A Barbie doll was chosen to represent employee training, a color swatch represented interior design costs and a toy oven represented long-lived assets.

“If an item was to be expensed, we would place it inside a bag. If it was to be capitalized, it was placed on the floor beside the bag,” Pugh said. “It was a simple idea, but we knew it worked because all of the judges referred back to our example in the question and answer session.”

Regional finalists participating in the seminar included BYU, Howard University, University of Illinois, Indiana University, University of Notre Dame and University of Washington. The teams were ranked according to their presentation performance and their ability to resolve accounting issues in the case studies.

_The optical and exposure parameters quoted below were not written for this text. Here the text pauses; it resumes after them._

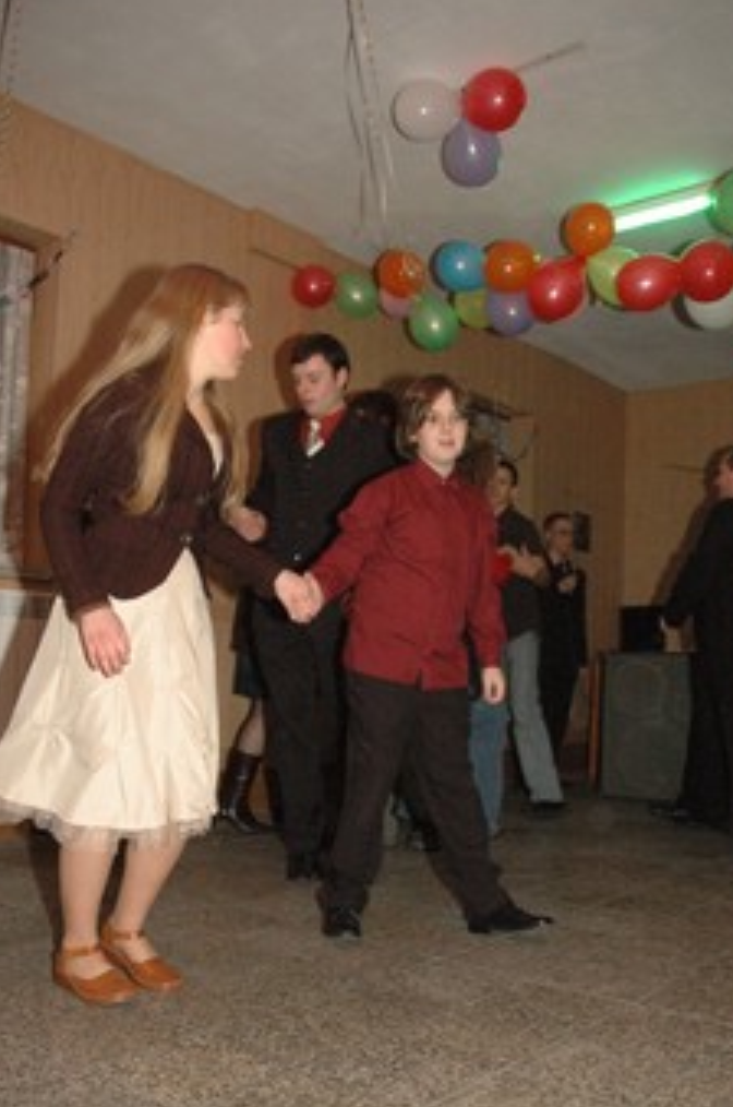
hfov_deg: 41.0
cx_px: 380
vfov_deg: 58.7
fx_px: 981
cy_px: 616
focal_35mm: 32
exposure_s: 1/60
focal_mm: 18
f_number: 3.5
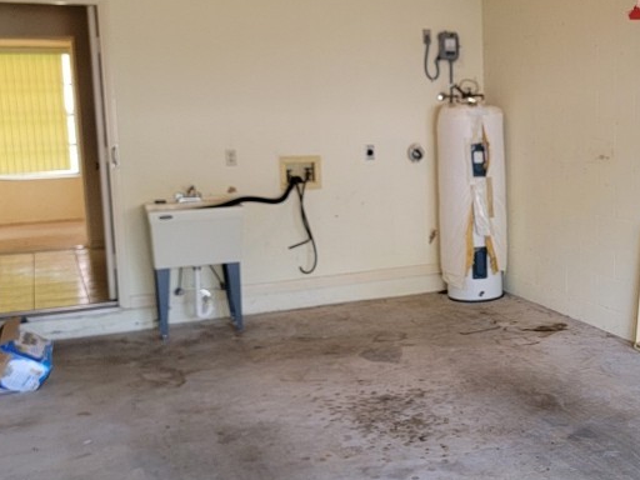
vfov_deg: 30.2
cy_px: 205
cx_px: 510
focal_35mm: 48
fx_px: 887
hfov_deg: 38.2
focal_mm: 6.7
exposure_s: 1/120
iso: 250
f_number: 1.8
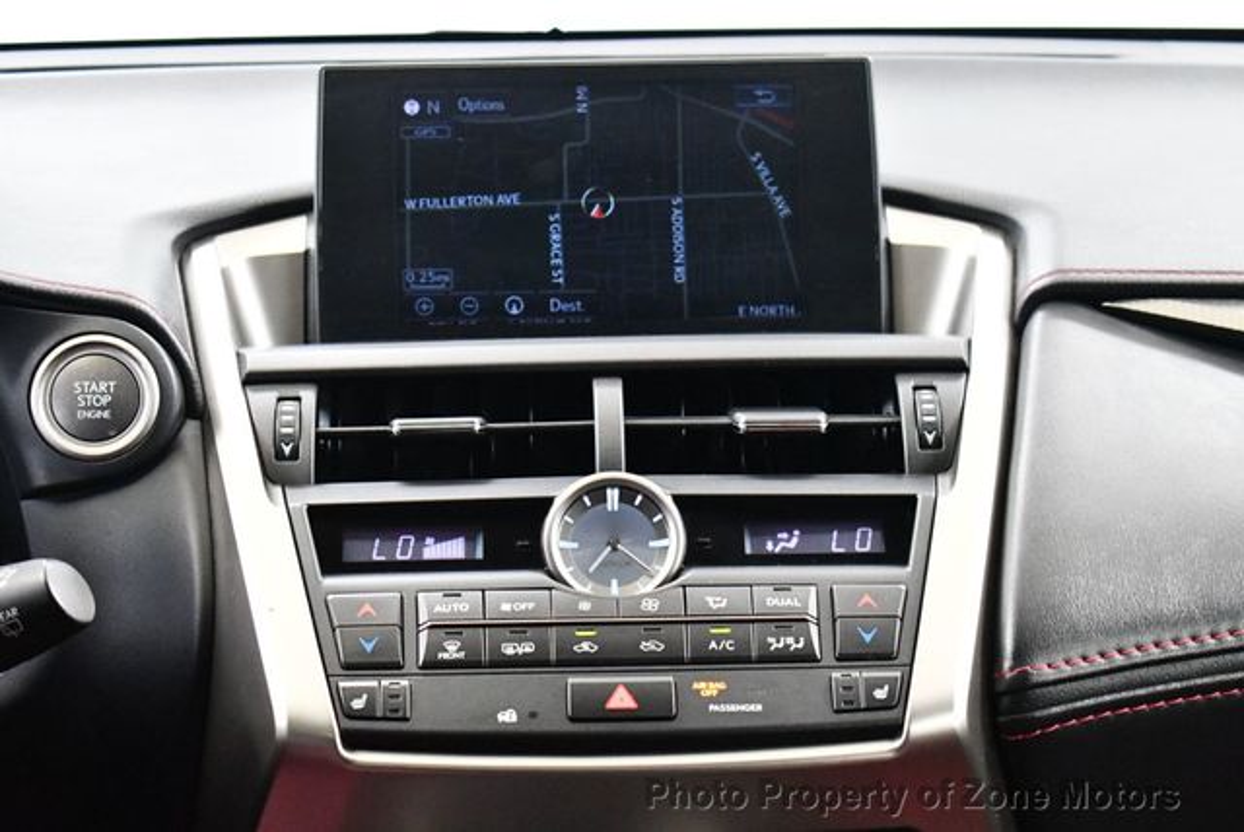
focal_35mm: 104
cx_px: 622
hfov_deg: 19.6
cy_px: 416
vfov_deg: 13.2
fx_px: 3597
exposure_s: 1/60
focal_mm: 52
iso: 8000
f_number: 5.6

Howard University finished first at the seminar with each member of its team receiving a $1,000 scholarship. BYU’s second place finish earned each member a $500 scholarship.

“While textbooks provide a great wealth of information and can teach the fundamentals of accounting, students also need to learn from real-life situations,” said Douglas M. McCracken, chairman of both Deloitte &Touche and the Deloitte & Touche Foundation.

The School of Accountancy and Information Systems, part of BYU’s Marriott School, offers master’s degrees in accountancy and information systems. Public Accounting Report ranks the school’s master of accountancy and undergraduate accountancy programs third in the nation. The Marriott School is dedicated to educating men and women of faith, character and professional ability who will become outstanding managers and leaders throughout the world.